Meat consumption, as mentioned, is growing at much higher rates in the emerging countries and now constitutes a major source of growth for U.S. producers. However, there are some caveats.

One is trade barriers. The extent to which exporters enjoy sales growth in foreign markets depends on how much free trade is allowed between countries. The level fluctuates depending on the outcome of free-trade negotiations and/or flare ups in trade frictions. U.S. poultry producers, for example, now face tariffs in China in retaliation for U.S. restrictions on tire imports.
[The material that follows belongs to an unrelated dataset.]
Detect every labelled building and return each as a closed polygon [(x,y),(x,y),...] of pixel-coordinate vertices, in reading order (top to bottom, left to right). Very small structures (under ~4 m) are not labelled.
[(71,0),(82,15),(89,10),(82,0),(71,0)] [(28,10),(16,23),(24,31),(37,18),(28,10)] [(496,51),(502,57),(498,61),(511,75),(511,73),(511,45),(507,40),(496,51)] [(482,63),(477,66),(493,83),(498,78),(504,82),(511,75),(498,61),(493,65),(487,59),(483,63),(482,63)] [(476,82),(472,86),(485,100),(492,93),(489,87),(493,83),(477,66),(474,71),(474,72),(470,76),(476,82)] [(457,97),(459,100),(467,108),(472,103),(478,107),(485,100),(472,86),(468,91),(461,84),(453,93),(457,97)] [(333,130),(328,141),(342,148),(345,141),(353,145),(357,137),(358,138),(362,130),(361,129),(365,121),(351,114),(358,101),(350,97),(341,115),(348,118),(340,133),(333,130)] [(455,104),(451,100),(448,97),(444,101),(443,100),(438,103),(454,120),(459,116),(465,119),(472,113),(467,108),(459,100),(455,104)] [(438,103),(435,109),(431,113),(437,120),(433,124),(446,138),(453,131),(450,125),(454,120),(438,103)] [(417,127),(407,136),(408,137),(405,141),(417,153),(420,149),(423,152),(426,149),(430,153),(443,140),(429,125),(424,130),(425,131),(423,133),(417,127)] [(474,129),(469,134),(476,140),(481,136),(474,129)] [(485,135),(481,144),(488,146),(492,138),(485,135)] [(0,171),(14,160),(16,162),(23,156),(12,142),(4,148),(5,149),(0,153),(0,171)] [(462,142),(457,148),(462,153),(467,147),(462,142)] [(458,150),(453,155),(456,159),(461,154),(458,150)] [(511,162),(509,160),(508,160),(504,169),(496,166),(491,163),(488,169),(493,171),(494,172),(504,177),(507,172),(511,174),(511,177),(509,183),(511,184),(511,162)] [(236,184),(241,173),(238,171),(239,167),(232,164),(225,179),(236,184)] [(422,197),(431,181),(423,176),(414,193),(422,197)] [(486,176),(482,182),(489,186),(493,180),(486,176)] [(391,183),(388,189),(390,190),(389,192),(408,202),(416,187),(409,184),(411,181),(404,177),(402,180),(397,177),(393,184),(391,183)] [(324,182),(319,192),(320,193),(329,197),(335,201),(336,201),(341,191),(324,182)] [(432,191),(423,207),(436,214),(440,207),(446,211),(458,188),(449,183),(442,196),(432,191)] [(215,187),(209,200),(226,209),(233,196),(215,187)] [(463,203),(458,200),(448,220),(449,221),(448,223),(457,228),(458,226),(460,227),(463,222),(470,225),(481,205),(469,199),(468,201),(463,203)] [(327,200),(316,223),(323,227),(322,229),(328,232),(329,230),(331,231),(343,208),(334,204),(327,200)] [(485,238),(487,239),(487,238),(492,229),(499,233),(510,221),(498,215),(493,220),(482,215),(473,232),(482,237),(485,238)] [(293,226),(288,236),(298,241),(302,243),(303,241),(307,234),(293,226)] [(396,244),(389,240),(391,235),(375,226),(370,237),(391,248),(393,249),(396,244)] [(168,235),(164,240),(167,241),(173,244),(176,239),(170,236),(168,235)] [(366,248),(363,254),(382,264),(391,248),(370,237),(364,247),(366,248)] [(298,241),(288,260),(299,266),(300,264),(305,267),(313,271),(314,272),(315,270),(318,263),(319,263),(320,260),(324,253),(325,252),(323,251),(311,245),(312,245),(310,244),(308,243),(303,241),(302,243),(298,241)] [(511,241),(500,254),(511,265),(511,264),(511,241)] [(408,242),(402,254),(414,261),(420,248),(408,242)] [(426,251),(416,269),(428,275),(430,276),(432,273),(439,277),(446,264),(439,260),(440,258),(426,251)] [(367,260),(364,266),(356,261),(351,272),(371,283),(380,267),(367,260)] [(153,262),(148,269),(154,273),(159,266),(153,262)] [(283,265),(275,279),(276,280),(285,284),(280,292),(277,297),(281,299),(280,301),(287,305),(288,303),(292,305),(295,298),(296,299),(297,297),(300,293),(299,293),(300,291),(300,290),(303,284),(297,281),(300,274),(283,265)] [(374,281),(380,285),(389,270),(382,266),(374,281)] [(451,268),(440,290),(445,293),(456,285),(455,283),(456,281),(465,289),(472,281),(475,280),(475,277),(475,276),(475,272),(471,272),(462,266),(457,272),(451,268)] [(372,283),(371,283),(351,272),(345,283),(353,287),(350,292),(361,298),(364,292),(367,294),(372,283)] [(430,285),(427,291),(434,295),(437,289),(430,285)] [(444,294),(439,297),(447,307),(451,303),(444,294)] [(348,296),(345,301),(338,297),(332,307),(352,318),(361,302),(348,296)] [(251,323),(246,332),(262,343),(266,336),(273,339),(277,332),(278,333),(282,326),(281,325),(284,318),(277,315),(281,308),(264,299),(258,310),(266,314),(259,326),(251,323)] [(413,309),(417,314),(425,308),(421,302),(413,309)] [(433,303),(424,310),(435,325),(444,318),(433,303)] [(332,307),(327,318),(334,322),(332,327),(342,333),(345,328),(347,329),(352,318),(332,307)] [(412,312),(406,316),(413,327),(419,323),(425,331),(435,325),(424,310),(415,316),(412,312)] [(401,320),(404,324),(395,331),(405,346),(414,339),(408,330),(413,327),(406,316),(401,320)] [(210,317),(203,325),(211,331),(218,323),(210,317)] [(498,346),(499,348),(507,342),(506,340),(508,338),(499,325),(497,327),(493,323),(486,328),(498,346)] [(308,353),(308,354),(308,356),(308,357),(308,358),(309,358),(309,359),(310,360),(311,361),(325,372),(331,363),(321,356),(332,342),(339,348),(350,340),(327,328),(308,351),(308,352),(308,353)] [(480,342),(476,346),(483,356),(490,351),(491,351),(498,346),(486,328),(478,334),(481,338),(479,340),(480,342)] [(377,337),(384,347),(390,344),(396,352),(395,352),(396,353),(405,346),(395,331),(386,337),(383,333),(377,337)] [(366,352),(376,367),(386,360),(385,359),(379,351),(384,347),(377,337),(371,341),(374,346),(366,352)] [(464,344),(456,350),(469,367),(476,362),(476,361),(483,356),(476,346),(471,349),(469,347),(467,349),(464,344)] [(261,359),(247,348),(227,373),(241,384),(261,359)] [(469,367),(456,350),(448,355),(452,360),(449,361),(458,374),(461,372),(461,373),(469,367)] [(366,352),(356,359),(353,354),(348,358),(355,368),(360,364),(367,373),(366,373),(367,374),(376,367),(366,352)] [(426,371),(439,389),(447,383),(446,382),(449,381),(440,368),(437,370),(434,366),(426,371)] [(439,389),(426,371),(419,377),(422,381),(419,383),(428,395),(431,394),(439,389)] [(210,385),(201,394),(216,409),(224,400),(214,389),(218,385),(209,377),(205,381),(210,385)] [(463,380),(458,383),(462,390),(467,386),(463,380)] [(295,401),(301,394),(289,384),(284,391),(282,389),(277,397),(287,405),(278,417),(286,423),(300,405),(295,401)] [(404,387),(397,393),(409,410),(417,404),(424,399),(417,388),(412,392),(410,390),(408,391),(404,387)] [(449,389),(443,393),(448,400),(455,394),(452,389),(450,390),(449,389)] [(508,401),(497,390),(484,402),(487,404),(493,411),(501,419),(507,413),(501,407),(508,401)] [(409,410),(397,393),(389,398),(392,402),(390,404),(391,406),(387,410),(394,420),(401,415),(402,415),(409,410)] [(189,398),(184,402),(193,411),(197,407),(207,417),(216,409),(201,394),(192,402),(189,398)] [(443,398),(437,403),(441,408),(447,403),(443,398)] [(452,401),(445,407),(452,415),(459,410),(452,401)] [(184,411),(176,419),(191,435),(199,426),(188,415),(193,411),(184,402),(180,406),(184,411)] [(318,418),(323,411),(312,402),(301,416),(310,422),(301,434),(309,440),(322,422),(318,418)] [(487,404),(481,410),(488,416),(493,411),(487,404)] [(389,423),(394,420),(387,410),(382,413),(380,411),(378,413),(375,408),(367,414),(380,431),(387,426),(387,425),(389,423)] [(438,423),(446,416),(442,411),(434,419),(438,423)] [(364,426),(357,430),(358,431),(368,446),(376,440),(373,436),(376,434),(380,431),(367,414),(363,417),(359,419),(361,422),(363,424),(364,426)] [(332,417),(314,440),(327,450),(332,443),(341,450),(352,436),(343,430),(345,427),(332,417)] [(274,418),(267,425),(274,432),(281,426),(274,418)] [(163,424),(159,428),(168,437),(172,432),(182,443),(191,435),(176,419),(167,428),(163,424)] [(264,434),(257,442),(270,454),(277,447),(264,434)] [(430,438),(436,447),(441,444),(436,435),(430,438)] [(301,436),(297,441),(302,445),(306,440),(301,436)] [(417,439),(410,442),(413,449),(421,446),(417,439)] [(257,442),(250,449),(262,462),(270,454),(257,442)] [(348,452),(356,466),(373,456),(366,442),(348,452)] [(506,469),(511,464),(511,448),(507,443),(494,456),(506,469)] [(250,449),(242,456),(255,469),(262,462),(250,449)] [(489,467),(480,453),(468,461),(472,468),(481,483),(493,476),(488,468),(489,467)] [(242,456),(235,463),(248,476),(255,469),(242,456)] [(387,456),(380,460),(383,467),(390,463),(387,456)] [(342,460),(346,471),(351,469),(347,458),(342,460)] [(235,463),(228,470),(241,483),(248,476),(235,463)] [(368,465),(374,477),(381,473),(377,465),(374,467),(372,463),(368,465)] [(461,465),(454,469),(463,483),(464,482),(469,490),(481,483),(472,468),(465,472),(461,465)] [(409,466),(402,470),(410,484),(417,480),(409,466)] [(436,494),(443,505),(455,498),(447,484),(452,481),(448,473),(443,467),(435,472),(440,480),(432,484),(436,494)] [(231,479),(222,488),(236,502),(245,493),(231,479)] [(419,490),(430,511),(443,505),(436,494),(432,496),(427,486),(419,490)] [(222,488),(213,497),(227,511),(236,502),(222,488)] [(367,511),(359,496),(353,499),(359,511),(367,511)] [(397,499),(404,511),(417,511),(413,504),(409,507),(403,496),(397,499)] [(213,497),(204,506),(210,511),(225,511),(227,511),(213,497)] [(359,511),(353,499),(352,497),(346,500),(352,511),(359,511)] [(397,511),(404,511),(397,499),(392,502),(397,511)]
Another risk is health scares. The Mad Cow, Bird Flu and Swine Flu episodes show how foreign markets can be completely shut off at the drop of a hat. And the restrictions can last for years.

Global supply

Brazil has, Phillips and others say, even more of comparative advantage in the protein sector than the U.S. thanks to lower costs of production and ability to expand acreage. It has, in fact, emerged as the dominant supplier on global markets. Brazilian companies are becoming large, globally diversified companies thanks to acquisitions, many of which have been U.S. companies.

Other countries are currently importing meat products but could later become net exporters. Russia is said to be a prime candidate in this department.